The above arguments reduce matters to obtaining some non-trivial cancellation for sums of the form

$\displaystyle \frac{1}{H} \sum_{j=1}^H \sum_{p \in {\mathcal P}} \frac{\lambda(n+j) \lambda(n+p+j) \lambda(n+2p+j)}{p}.$

A little bit of “higher order Fourier analysis” (as was done for very similar sums in the ergodic theory context by Frantzikinakis-Host-Kra and Wooley-Ziegler) lets one control this sort of sum if one can establish a bound of the form

$\displaystyle \frac{1}{X} \int_X^{2X} \sup_\alpha |\frac{1}{H} \sum_{x \leq n \leq x+H} \lambda(n) e(\alpha n)|\ dx = o(1) \ \ \ \ \ (7)$

where ${X}$ goes to infinity and ${H}$ is a very slowly growing function of ${X}$. This looks very similar to (6), but the fact that the supremum is now inside the integral makes the problem much more difficult. However it looks worth attacking (7) further, as this estimate looks like it should have many nice applications (beyond just the ${k=3}$ case of the logarithmically averaged Chowla or Elliott conjectures, which is already interesting).

For higher ${k}$ than ${k=3}$, the same line of analysis requires one to replace the linear phase ${e(\alpha n)}$ by more complicated phases, such as quadratic phases ${e(\alpha n^2 + \beta n)}$ or even ${k-2}$-step nilsequences. Given that (7) is already beyond the reach of current literature, these even more complicated expressions are also unavailable at present, but one can imagine that they will eventually become tractable, in which case we would obtain an averaged form of the Chowla conjecture for all ${k}$, which would have a number of consequences (such as a logarithmically averaged version of Sarnak’s conjecture, as per this blog post).

It would of course be very nice to remove the logarithmic averaging, and be able to establish bounds such as (3).
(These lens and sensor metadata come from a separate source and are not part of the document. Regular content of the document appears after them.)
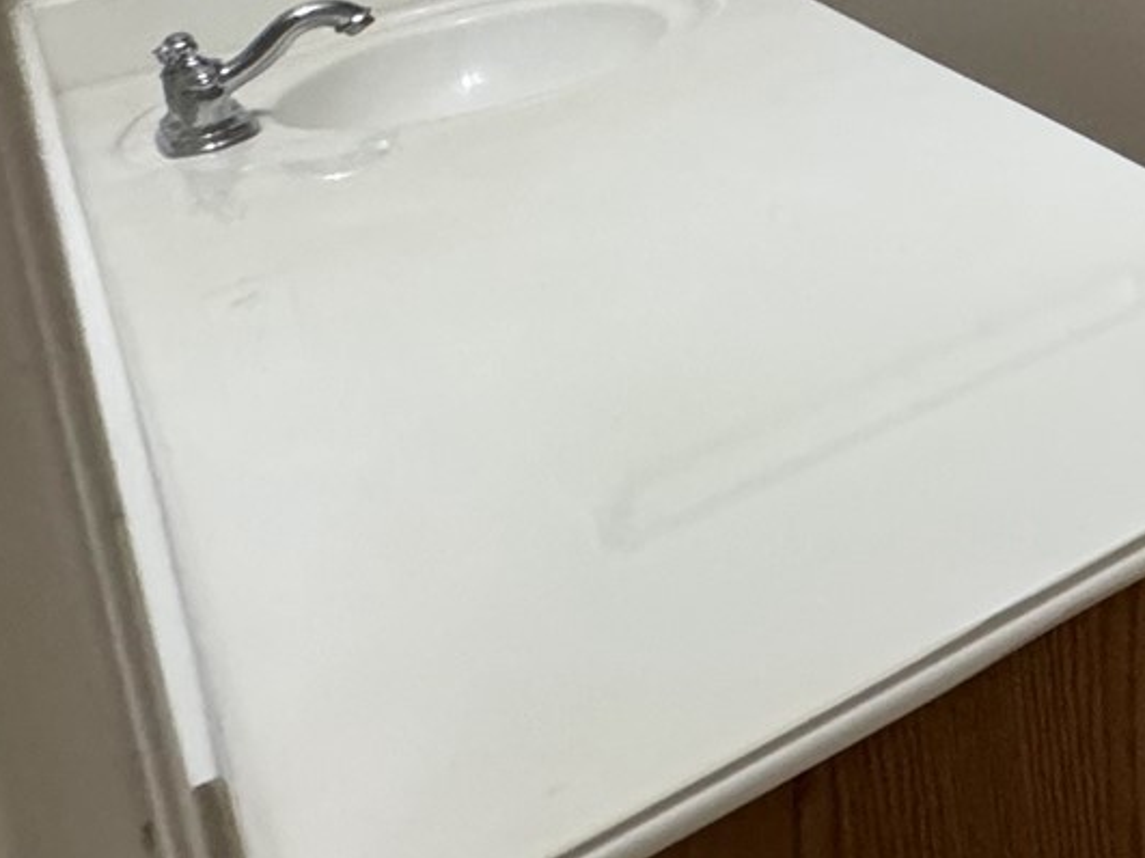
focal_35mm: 54
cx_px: 2146
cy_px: -451
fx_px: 1786
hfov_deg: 21.0
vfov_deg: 22.1
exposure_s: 1/120
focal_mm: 2.22
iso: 250
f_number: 2.2
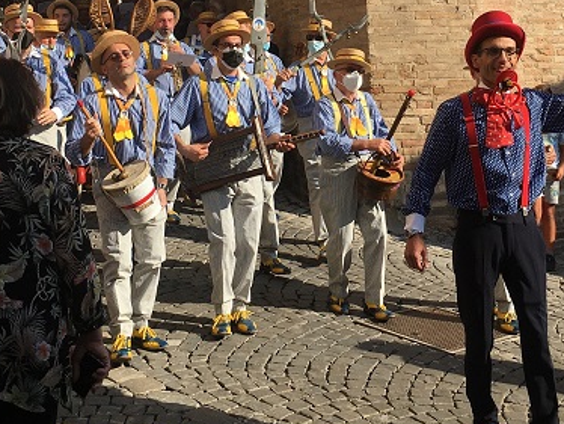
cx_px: 339
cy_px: 48
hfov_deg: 31.1
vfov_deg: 23.1
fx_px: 1011
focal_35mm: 62
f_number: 2.2
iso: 25
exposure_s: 1/1425
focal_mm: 4.15
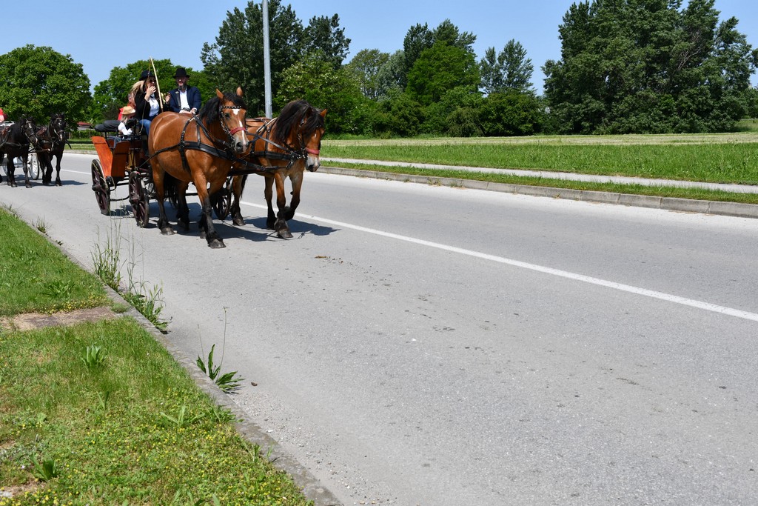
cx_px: 379
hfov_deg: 48.5
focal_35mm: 40
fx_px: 842
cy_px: 253
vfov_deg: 33.4
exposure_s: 1/320
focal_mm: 27
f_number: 9
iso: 100
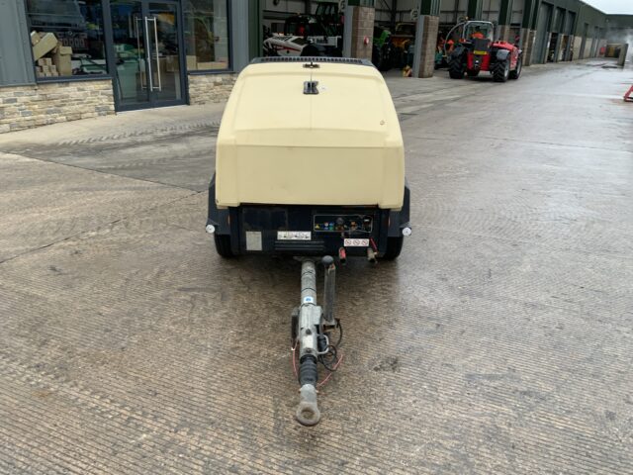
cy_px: 238
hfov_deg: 61.7
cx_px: 316
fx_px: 530
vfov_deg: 48.2
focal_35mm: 29
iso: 25
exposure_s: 1/122
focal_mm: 3
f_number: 1.8
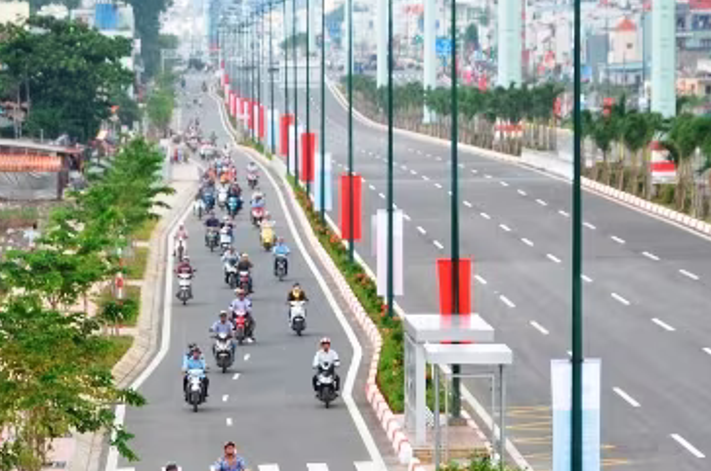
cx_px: 350
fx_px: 4942
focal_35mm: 251
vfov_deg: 5.5
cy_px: 285
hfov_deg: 8.2
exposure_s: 1/1250
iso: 2000
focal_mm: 105
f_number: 9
I did attempt to do so, but I do not see a way to use the entropy decrement argument in a manner that does not require some sort of averaging of logarithmic type, as it requires one to pick a scale ${H}$ that one cannot specify in advance, which is not a problem for logarithmic averages (which are quite stable with respect to dilations) but is problematic for ordinary averages. But perhaps the problem can be circumvented by some clever modification of the argument. One possible approach would be to start exploiting multiplicativity at products of primes, and not just individual primes, to try to keep the scale fixed, but this makes the concentration of measure part of the argument much more complicated as one loses some independence properties (coming from the Chinese remainder theorem) which allowed one to conclude just from the Hoeffding inequality.